Reproduce every line of text in the listing below word for word, omitting the pictures.

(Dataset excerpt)
──────
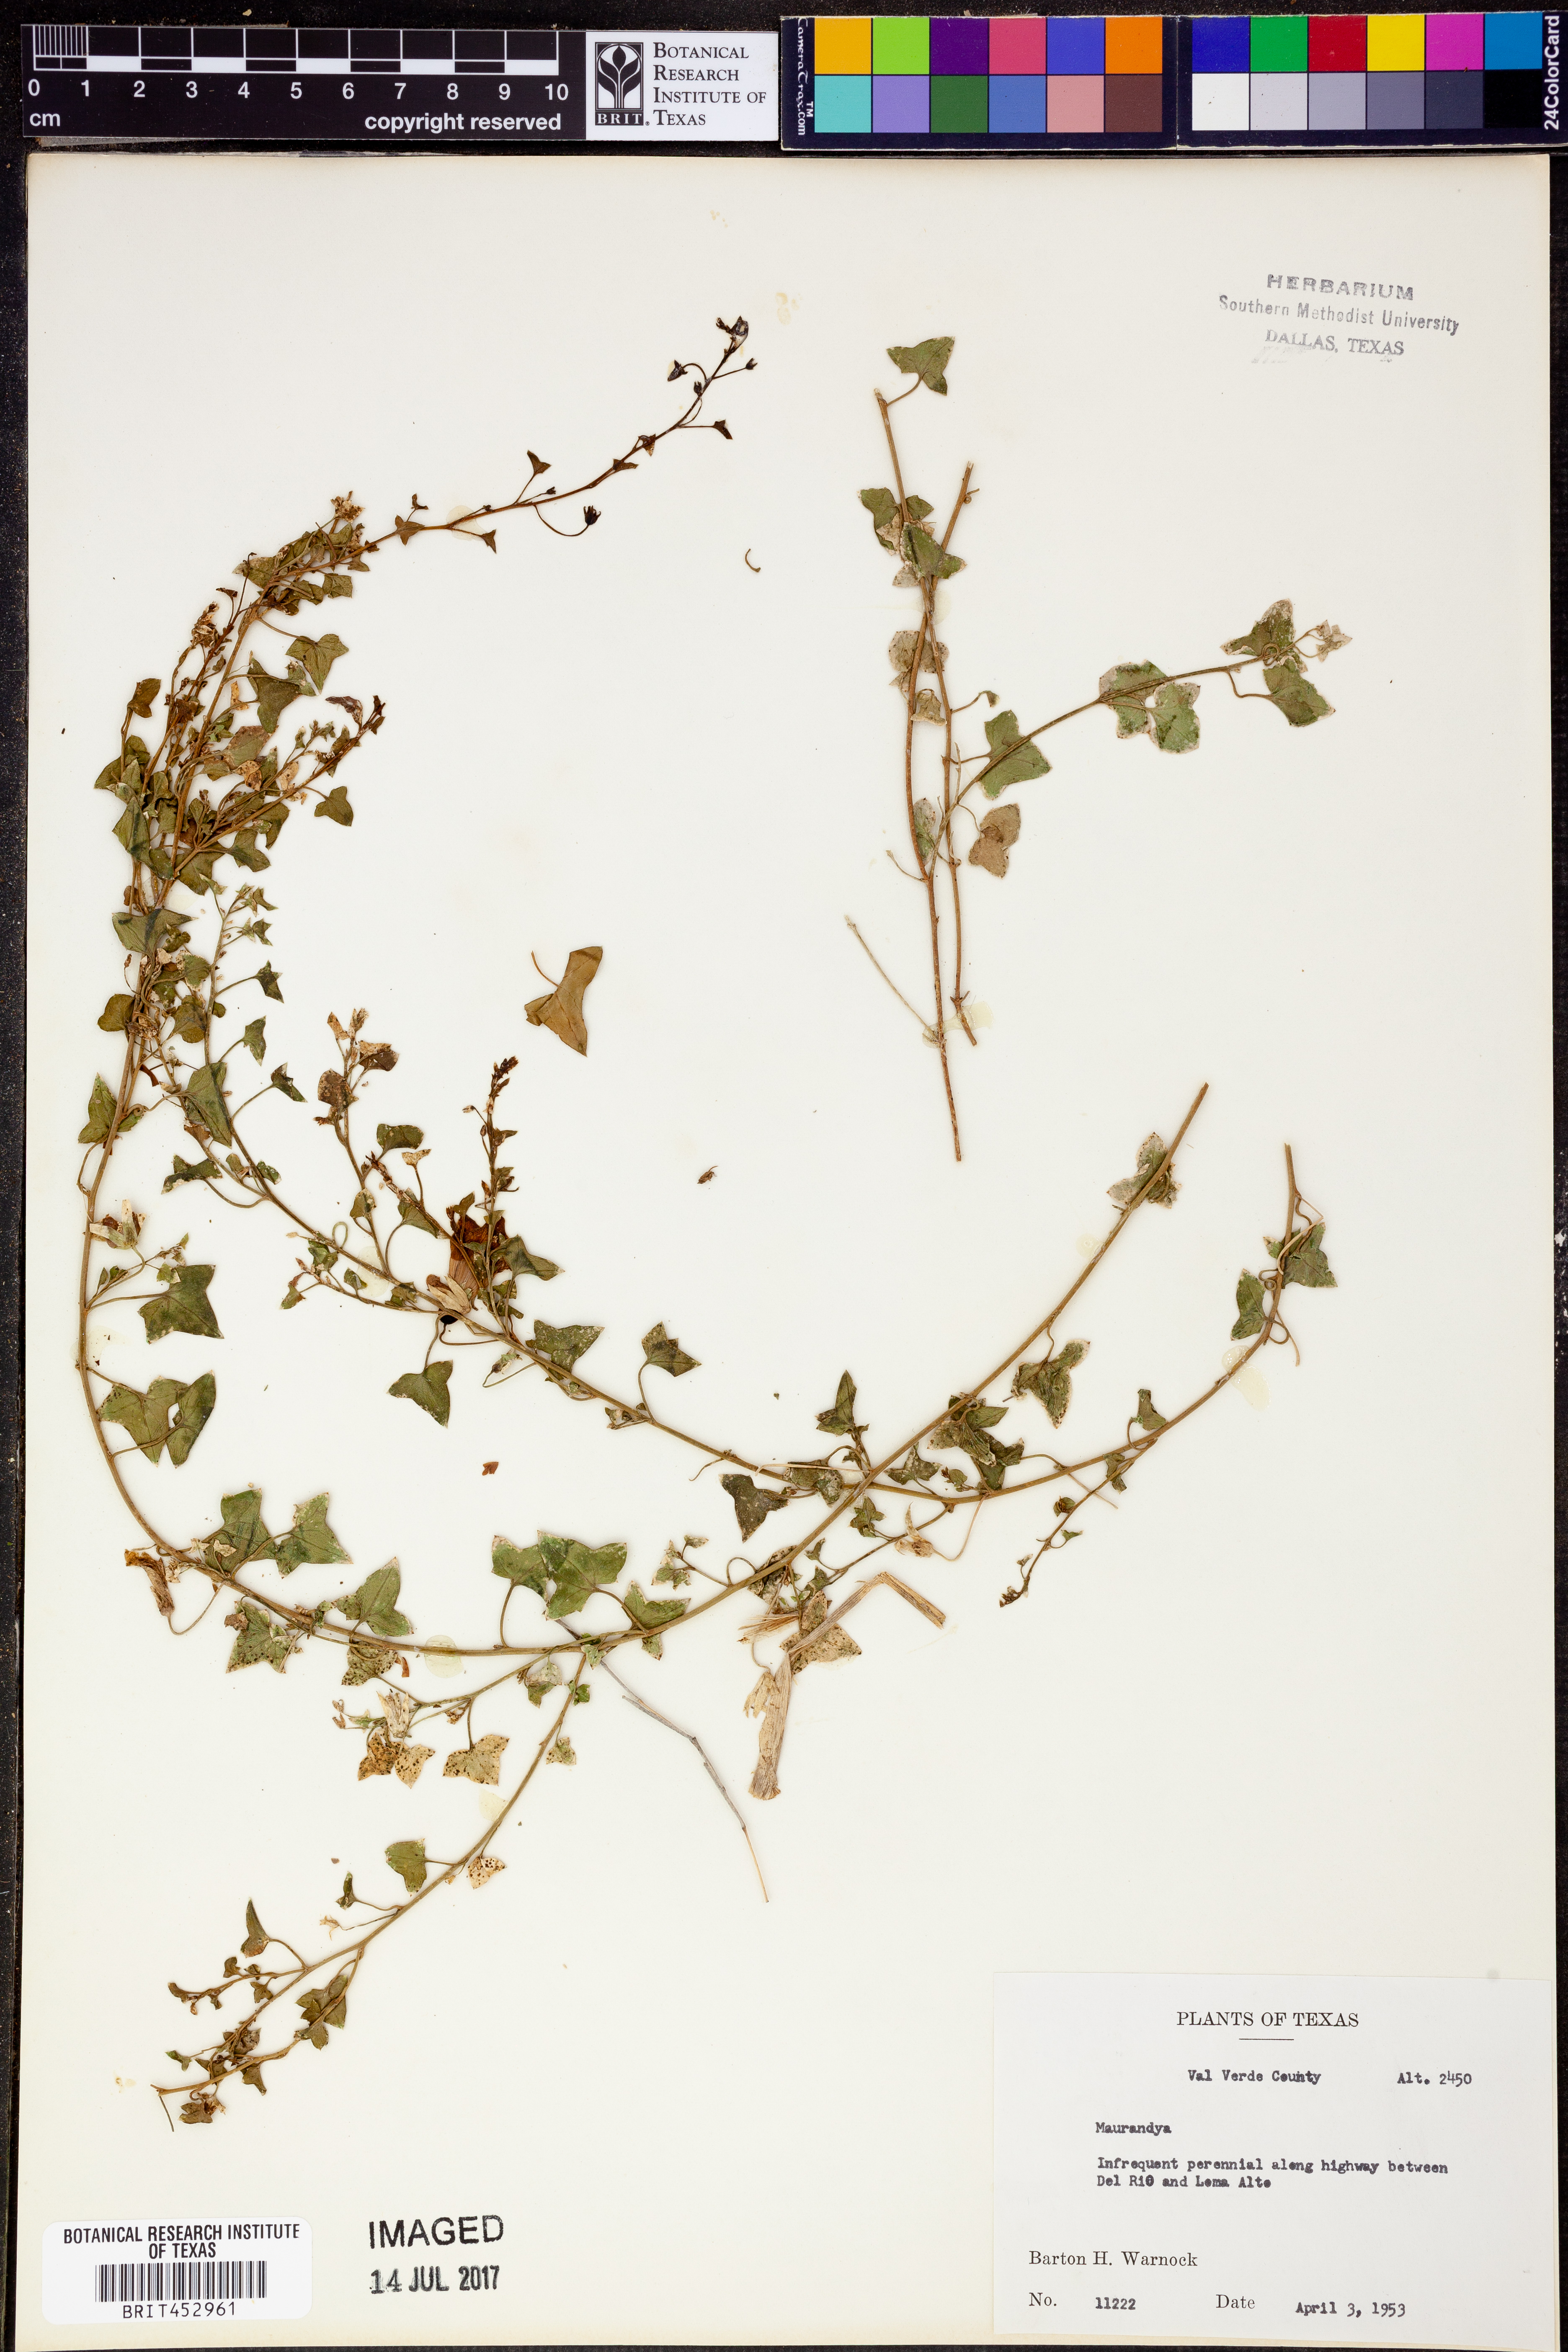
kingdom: Plantae
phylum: Tracheophyta
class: Magnoliopsida
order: Lamiales
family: Plantaginaceae
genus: Maurandya
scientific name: Maurandya
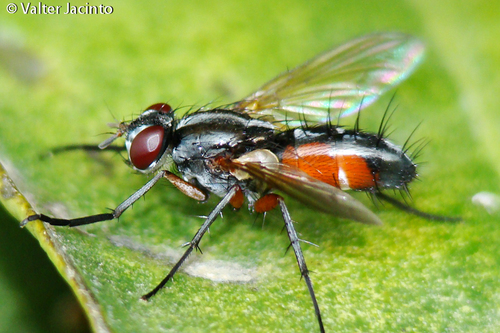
──────
Correct result.
kingdom: Plantae
phylum: Tracheophyta
class: Magnoliopsida
order: Lamiales
family: Plantaginaceae
genus: Maurandya
scientific name: Maurandya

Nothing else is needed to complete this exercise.